Laboratorio InmunoBiología Molecular, Hospital General Universitario Gregorio Marañón (HGUGM), Instituto Investigación Sanitaria Gregorio Marañón (IiSGM), Spanish HIV HGM BioBanco, Madrid, Spain.
Plataforma de Laboratorio (Inmunología), HGUGM, IiSGM, Spanish HIV HGM BioBank, Madrid, Spain.
J Nanobiotechnology. 2021 May 28;19(1):158. doi: 10.1186/s12951-021-00899-0.
The appearance of resistance against new treatments and the fact that HIV-1 can infect various cell types and develop reservoirs and sanctuaries makes it necessary to develop new therapeutic approaches to overcome those failures.
Studies of cytotoxicity, genotoxicity, complexes formation, stability, resistance, release and particle size distribution confirmed that G2-SN15-PEG, G3-SN31-PEG, G2-SN15-PEG-FITC and G3-SN31-PEG-FITC dendrimers can form complexes with miRNAs being biocompatible, stable and conferring protection to these nucleic acids. Confocal microscopy and flow cytometry showed effective delivery of these four dendrimers into the target cells, confirming their applicability as delivery systems. Dendriplexes formed with the dendrimers and miRNAs significantly inhibited HIV-1 infection in PBMCs.

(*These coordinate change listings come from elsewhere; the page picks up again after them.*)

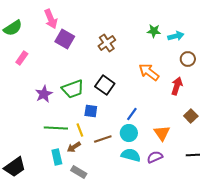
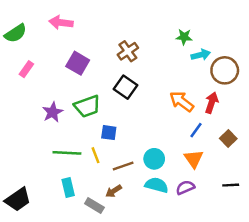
pink arrow: (51, 19) -> (61, 23), turned 120
cyan arrow: (176, 36) -> (201, 55), moved
purple square: (65, 39) -> (78, 63), moved
brown circle: (188, 59) -> (225, 70), size x1.5
orange arrow: (149, 72) -> (182, 101), moved
black square: (105, 85) -> (125, 87), moved
blue line: (132, 114) -> (196, 130), moved
brown arrow: (74, 147) -> (114, 191), moved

These dendrimers are efficient delivery systems for miRNAs and they specifically and significantly improved the anti-R5-HIV-1 activity of these RNA molecules.
新治疗方法出现耐药性,以及 HIV-1 能够感染各种细胞类型并形成储库和避难所,这使得有必要开发新的治疗方法来克服这些失败。
细胞毒性、遗传毒性、复合物形成、稳定性、耐药性、释放和粒径分布的研究证实,G2-SN15-PEG、G3-SN31-PEG、G2-SN15-PEG-FITC 和 G3-SN31-PEG-FITC 树突聚合物可以与 miRNA 形成复合物,具有生物相容性、稳定性,并对这些核酸提供保护。共聚焦显微镜和流式细胞术显示,这四种树突聚合物可以有效地递送到靶细胞中,证实了它们作为递药系统的适用性。树突聚合物与 miRNA 形成的树突聚合物可显著抑制 PBMC 中的 HIV-1 感染。
这些树突聚合物是 miRNA 的有效递药系统,它们特异性和显著提高了这些 RNA 分子抗 R5-HIV-1 的活性。